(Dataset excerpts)

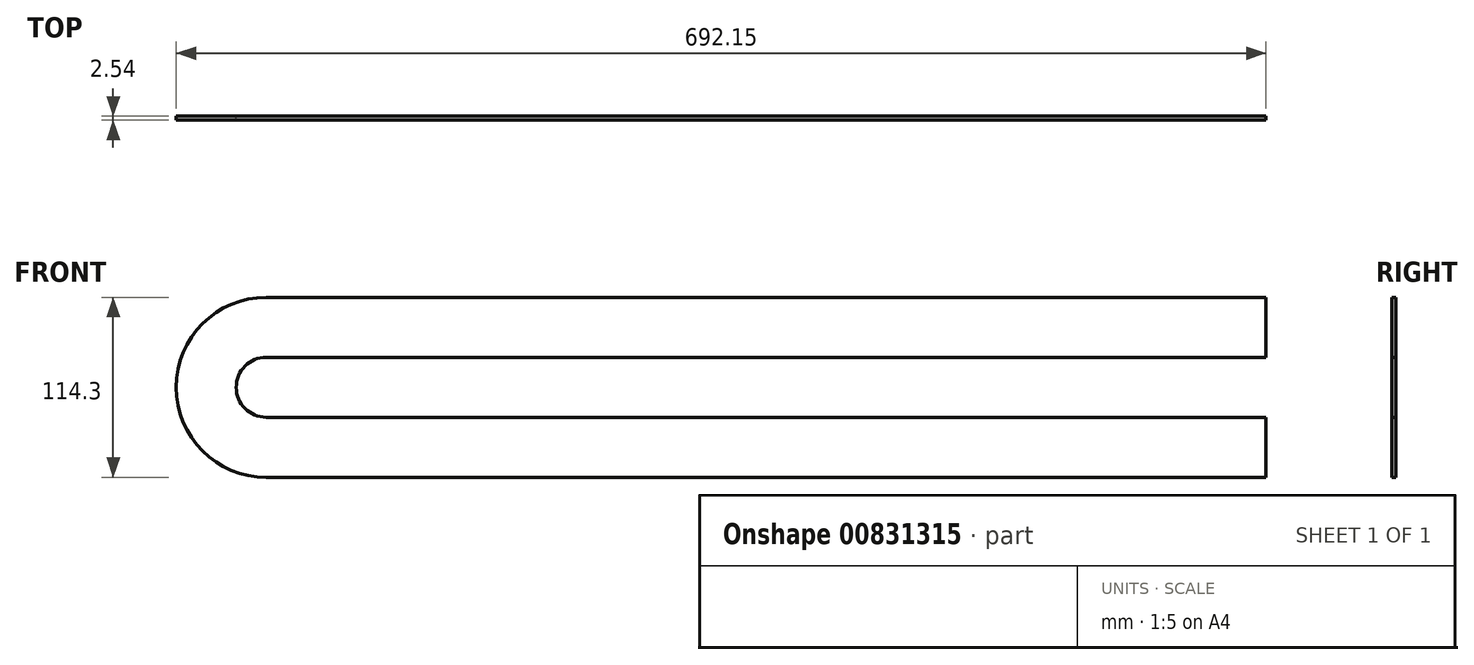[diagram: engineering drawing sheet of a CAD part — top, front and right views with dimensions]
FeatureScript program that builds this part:
annotation { "Feature Type Name" : "Feature", "Feature Type Description" : "" }
export const myFeature = defineFeature(function(context is Context, id is Id, definition is map)
    precondition{}
    {
        {
            var Q0;
            Q0=qCreatedBy(makeId("Front.planeOp"),FACE);
            var sketch = newSketch(context, id + "F0", { "sketchPlane" : qUnion([Q0])});
            skLineSegment(sketch, "E0.bottom", {"start": v(-83.04, 48.93) * mm, "end": v(551.96, 48.93) * mm});
            skLineSegment(sketch, "E0.top", {"start": v(-83.04, 10.83) * mm, "end": v(551.96, 10.83) * mm});
            skLineSegment(sketch, "E0.left", {"start": v(-83.04, 48.93) * mm, "end": v(-83.04, 10.83) * mm});
            skLineSegment(sketch, "E0.right", {"start": v(551.96, 48.93) * mm, "end": v(551.96, 10.83) * mm});
            skLineSegment(sketch, "E1.bottom", {"start": v(-83.04, -27.27) * mm, "end": v(551.96, -27.27) * mm});
            skLineSegment(sketch, "E1.top", {"start": v(-83.04, -65.37) * mm, "end": v(551.96, -65.37) * mm});
            skLineSegment(sketch, "E1.left", {"start": v(-83.04, -27.27) * mm, "end": v(-83.04, -65.37) * mm});
            skLineSegment(sketch, "E1.right", {"start": v(551.96, -27.27) * mm, "end": v(551.96, -65.37) * mm});
            skArc(sketch, "E2", {"start": v(-83.04, 10.83) * mm, "mid": v(-102.09, -8.22) * mm, "end": v(-83.04, -27.27) * mm});
            skArc(sketch, "E3", {"start": v(-83.04, 48.93) * mm, "mid": v(-140.19, -8.22) * mm, "end": v(-83.04, -65.37) * mm});
            skSolve(sketch);
        }
        {
            var Q0;
            Q0=makeQuery(id+"F0.imprint","IMPRINT",FACE,{"disambiguationData":[TD([[makeQuery(id+"F0.imprint","IMPRINT",EDGE,{"derivedFrom":sQuery(id+"F0.wireOp",EDGE,"E0.bottom")}),-1.0]])]});
            var Q1;
            Q1=makeQuery(id+"F0.imprint","IMPRINT",FACE,{"disambiguationData":[TD([[makeQuery(id+"F0.imprint","IMPRINT",EDGE,{"derivedFrom":sQuery(id+"F0.wireOp",EDGE,"E0.left")}),-1.0]])]});
            var Q2;
            Q2=makeQuery(id+"F0.imprint","IMPRINT",FACE,{"disambiguationData":[TD([[makeQuery(id+"F0.imprint","IMPRINT",EDGE,{"derivedFrom":sQuery(id+"F0.wireOp",EDGE,"E1.bottom")}),-1.0]])]});
            extrude(context, id + "F1", {"entities" : qUnion([Q0, Q1, Q2]), "depth" : 2.54 * mm, "offsetDistance" : 25.4 * mm});
        }
    });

Exercise details: Can you quote every line of the records above verbatim, omitting the pictures?

Solution to this task:
[diagram: engineering drawing sheet of a CAD part — top, front and right views with dimensions]
FeatureScript program that builds this part:
annotation { "Feature Type Name" : "Feature", "Feature Type Description" : "" }
export const myFeature = defineFeature(function(context is Context, id is Id, definition is map)
    precondition{}
    {
        {
            var Q0;
            Q0=qCreatedBy(makeId("Front.planeOp"),FACE);
            var sketch = newSketch(context, id + "F0", { "sketchPlane" : qUnion([Q0])});
            skLineSegment(sketch, "E0.bottom", {"start": v(-83.04, 48.93) * mm, "end": v(551.96, 48.93) * mm});
            skLineSegment(sketch, "E0.top", {"start": v(-83.04, 10.83) * mm, "end": v(551.96, 10.83) * mm});
            skLineSegment(sketch, "E0.left", {"start": v(-83.04, 48.93) * mm, "end": v(-83.04, 10.83) * mm});
            skLineSegment(sketch, "E0.right", {"start": v(551.96, 48.93) * mm, "end": v(551.96, 10.83) * mm});
            skLineSegment(sketch, "E1.bottom", {"start": v(-83.04, -27.27) * mm, "end": v(551.96, -27.27) * mm});
            skLineSegment(sketch, "E1.top", {"start": v(-83.04, -65.37) * mm, "end": v(551.96, -65.37) * mm});
            skLineSegment(sketch, "E1.left", {"start": v(-83.04, -27.27) * mm, "end": v(-83.04, -65.37) * mm});
            skLineSegment(sketch, "E1.right", {"start": v(551.96, -27.27) * mm, "end": v(551.96, -65.37) * mm});
            skArc(sketch, "E2", {"start": v(-83.04, 10.83) * mm, "mid": v(-102.09, -8.22) * mm, "end": v(-83.04, -27.27) * mm});
            skArc(sketch, "E3", {"start": v(-83.04, 48.93) * mm, "mid": v(-140.19, -8.22) * mm, "end": v(-83.04, -65.37) * mm});
            skSolve(sketch);
        }
        {
            var Q0;
            Q0=makeQuery(id+"F0.imprint","IMPRINT",FACE,{"disambiguationData":[TD([[makeQuery(id+"F0.imprint","IMPRINT",EDGE,{"derivedFrom":sQuery(id+"F0.wireOp",EDGE,"E0.bottom")}),-1.0]])]});
            var Q1;
            Q1=makeQuery(id+"F0.imprint","IMPRINT",FACE,{"disambiguationData":[TD([[makeQuery(id+"F0.imprint","IMPRINT",EDGE,{"derivedFrom":sQuery(id+"F0.wireOp",EDGE,"E0.left")}),-1.0]])]});
            var Q2;
            Q2=makeQuery(id+"F0.imprint","IMPRINT",FACE,{"disambiguationData":[TD([[makeQuery(id+"F0.imprint","IMPRINT",EDGE,{"derivedFrom":sQuery(id+"F0.wireOp",EDGE,"E1.bottom")}),-1.0]])]});
            extrude(context, id + "F1", {"entities" : qUnion([Q0, Q1, Q2]), "depth" : 2.54 * mm, "offsetDistance" : 25.4 * mm});
        }
    });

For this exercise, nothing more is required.